* _Problem_:
Search the records below for "right eye: (301, 88)". Return that line and all remaining lines exactly.

=======

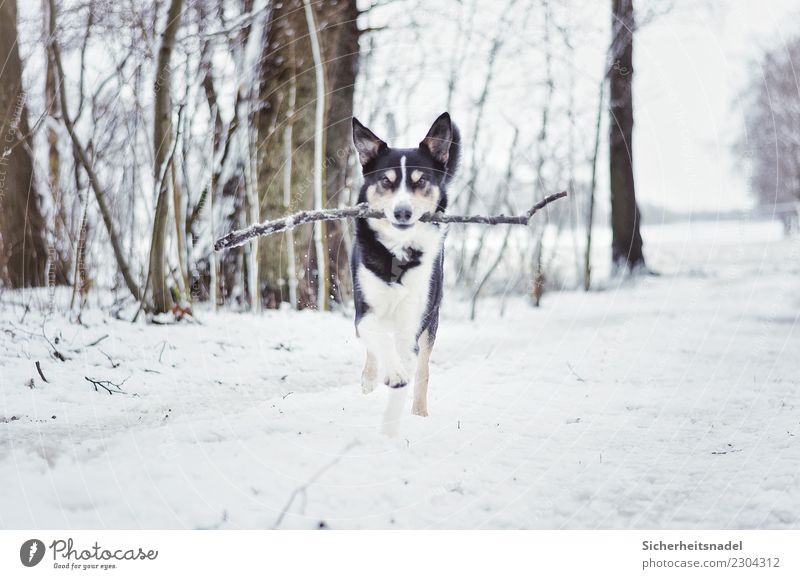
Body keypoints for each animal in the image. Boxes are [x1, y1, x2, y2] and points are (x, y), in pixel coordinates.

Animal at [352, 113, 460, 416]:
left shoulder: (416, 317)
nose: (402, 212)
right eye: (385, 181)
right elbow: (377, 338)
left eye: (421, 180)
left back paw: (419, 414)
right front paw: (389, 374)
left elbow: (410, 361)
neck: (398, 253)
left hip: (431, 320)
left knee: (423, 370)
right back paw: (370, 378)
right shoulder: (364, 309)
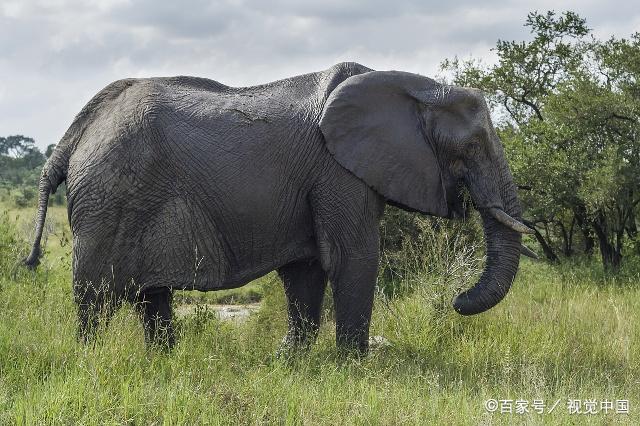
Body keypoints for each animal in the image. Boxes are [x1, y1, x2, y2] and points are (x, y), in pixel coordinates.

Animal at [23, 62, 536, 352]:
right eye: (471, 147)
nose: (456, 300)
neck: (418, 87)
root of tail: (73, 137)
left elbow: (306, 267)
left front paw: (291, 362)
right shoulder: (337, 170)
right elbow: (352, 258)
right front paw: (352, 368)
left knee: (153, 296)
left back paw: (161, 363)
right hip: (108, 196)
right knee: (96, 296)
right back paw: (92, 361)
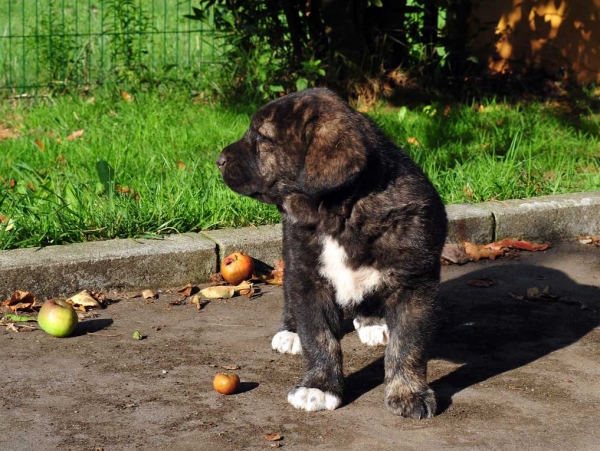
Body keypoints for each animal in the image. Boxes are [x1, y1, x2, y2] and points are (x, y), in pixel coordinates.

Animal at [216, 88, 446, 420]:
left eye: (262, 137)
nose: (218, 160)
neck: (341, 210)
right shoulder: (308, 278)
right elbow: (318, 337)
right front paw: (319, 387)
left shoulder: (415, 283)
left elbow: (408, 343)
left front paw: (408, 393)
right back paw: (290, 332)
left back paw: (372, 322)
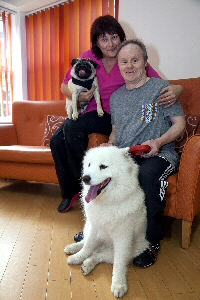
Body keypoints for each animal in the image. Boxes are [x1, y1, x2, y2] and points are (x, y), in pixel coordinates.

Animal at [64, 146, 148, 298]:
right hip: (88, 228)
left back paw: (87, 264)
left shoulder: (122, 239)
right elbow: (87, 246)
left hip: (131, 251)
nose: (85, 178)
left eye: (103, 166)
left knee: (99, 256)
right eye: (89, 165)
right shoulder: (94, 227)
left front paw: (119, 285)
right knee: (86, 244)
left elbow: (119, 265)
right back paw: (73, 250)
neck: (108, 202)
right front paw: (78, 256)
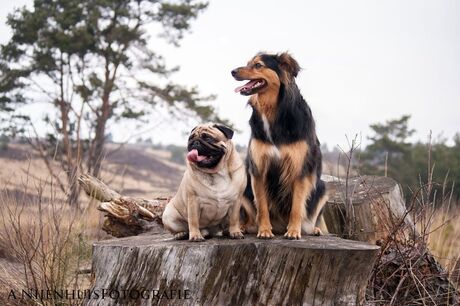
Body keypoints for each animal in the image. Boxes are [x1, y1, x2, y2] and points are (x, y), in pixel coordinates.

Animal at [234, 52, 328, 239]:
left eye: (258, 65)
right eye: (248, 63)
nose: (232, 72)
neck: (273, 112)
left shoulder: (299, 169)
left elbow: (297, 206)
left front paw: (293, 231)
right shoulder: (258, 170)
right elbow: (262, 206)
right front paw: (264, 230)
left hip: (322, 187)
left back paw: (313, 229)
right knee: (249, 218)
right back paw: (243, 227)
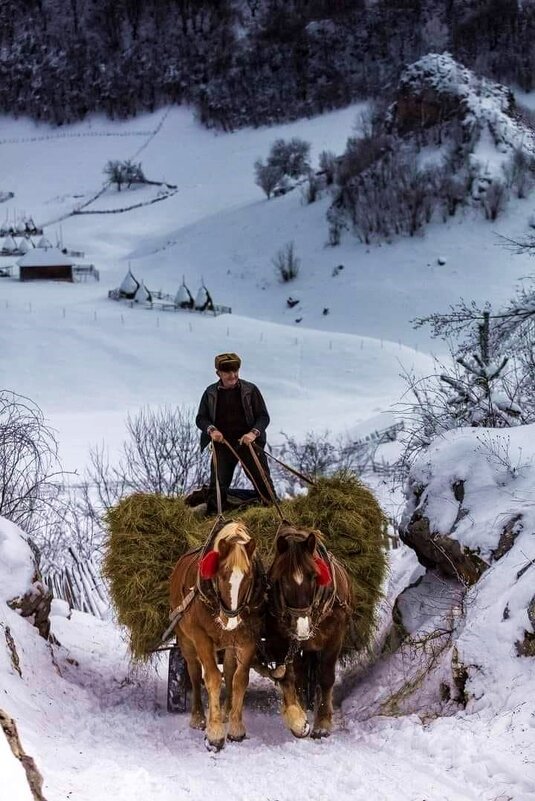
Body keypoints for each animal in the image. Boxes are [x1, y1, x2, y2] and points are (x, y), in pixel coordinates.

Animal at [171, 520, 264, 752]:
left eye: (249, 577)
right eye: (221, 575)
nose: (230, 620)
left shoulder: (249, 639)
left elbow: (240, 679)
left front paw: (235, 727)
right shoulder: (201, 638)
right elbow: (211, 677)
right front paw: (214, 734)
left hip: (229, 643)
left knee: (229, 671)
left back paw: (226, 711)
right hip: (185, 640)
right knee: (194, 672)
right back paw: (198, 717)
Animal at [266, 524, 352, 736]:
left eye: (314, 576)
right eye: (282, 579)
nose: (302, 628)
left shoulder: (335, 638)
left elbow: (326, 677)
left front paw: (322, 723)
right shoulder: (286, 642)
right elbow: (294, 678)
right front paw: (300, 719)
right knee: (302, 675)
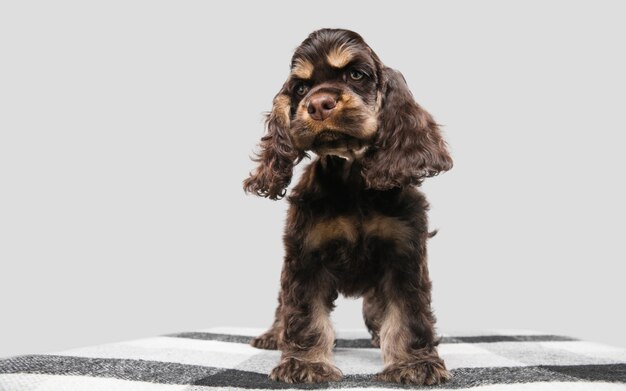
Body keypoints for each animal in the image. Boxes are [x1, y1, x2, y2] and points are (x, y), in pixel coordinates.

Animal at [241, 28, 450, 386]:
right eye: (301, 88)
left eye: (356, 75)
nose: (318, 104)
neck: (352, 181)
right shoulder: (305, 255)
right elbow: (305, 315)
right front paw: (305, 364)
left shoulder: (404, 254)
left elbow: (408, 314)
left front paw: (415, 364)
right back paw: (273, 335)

=======

* _Problem solution_:
right eye: (301, 88)
left eye: (356, 75)
nose: (318, 104)
neck: (352, 181)
right shoulder: (305, 255)
right elbow: (305, 315)
right front paw: (305, 364)
left shoulder: (404, 254)
left elbow: (408, 314)
left front paw: (415, 364)
right back paw: (273, 335)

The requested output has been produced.